There are several global influence measures implemented. See `influence`, `hatvalues`, `cooks.distance` and their arguments.

The easiest way to perform global influence analysis on a `mixpoissonreg` fitted object is to obtain the plots related to global influence:

```{r}
plot(fit_prec, which = c(3,4,5))
```

One can also get the `ggplot2` version of the above plots:

```{r}
autoplot(fit_prec, which = c(3,4,5))
```

In a similar fashion, there are several local influence measures implemented in the `local_influence` method. In the same spirit as above, the easiest way to perform local 
influence analysis on a `mixpoissonreg` fitted object is to obtain plots by using `local_influence_plot` method:

```{r}
local_influence_plot(fit_prec)
```

One can also obtain `ggplot2` versions of the above plots by using the `local_influence_autoplot` method:

```{r}
local_influence_autoplot(fit_prec)
```

For further details on global and local influence analyses of `mixpoissonreg` objects, we refer the reader to the [Global and local influence analysis with the *mixpoissonreg* package](influence-mixpoissonreg.html) vignette.

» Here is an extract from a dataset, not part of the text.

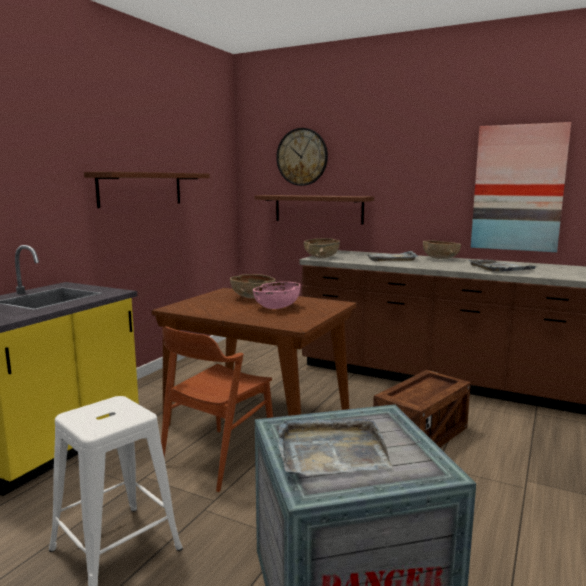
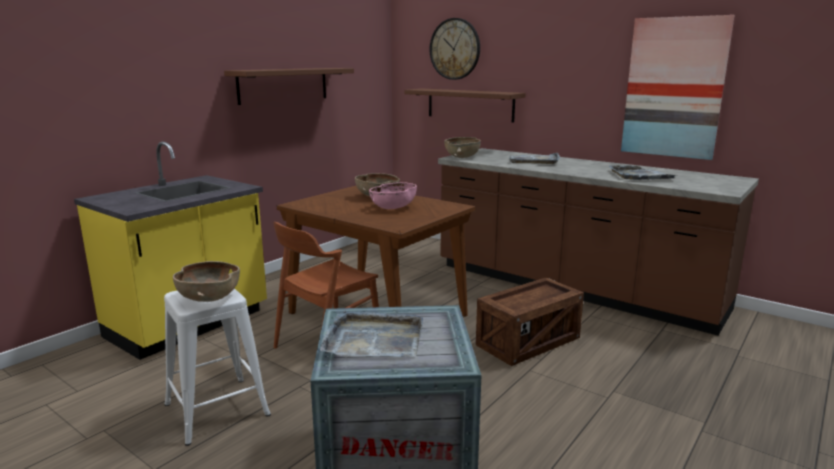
camera: 10 degrees right, 5 degrees up
brown bowl [423,240,461,259] -> brown bowl moved to [173,261,240,302]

## Compatibility with the `tidyverse`

We provide the standard methods from the `broom` package, namely `augment`, `glance` and `tidy`, for `mixpoissonreg` objects:

```{r}
augment(fit_prec)

glance(fit_prec)

tidy(fit_prec)
```

As seen above, the `autoplot` method from `ggplot2` package is also implemented for `mixpoissonreg` objects.

```{r}
autoplot(fit_prec)
```


Finally, we provide additional methods related to local influence analysis: `tidy_local_influence`, `local_influence_benchmarks` and `local_influence_autoplot`:

```{r}
tidy_local_influence(fit_prec)

local_influence_benchmarks(fit_prec)

local_influence_autoplot(fit_prec)
```

For further details on `tidyverse` compatibility of `mixpoissonreg` objects and how to use it to produce nice diagnostics and plots, we refer the reader to the [*mixpoissonreg* in the *tidyverse*](tidyverse-mixpoissonreg.html) vignette.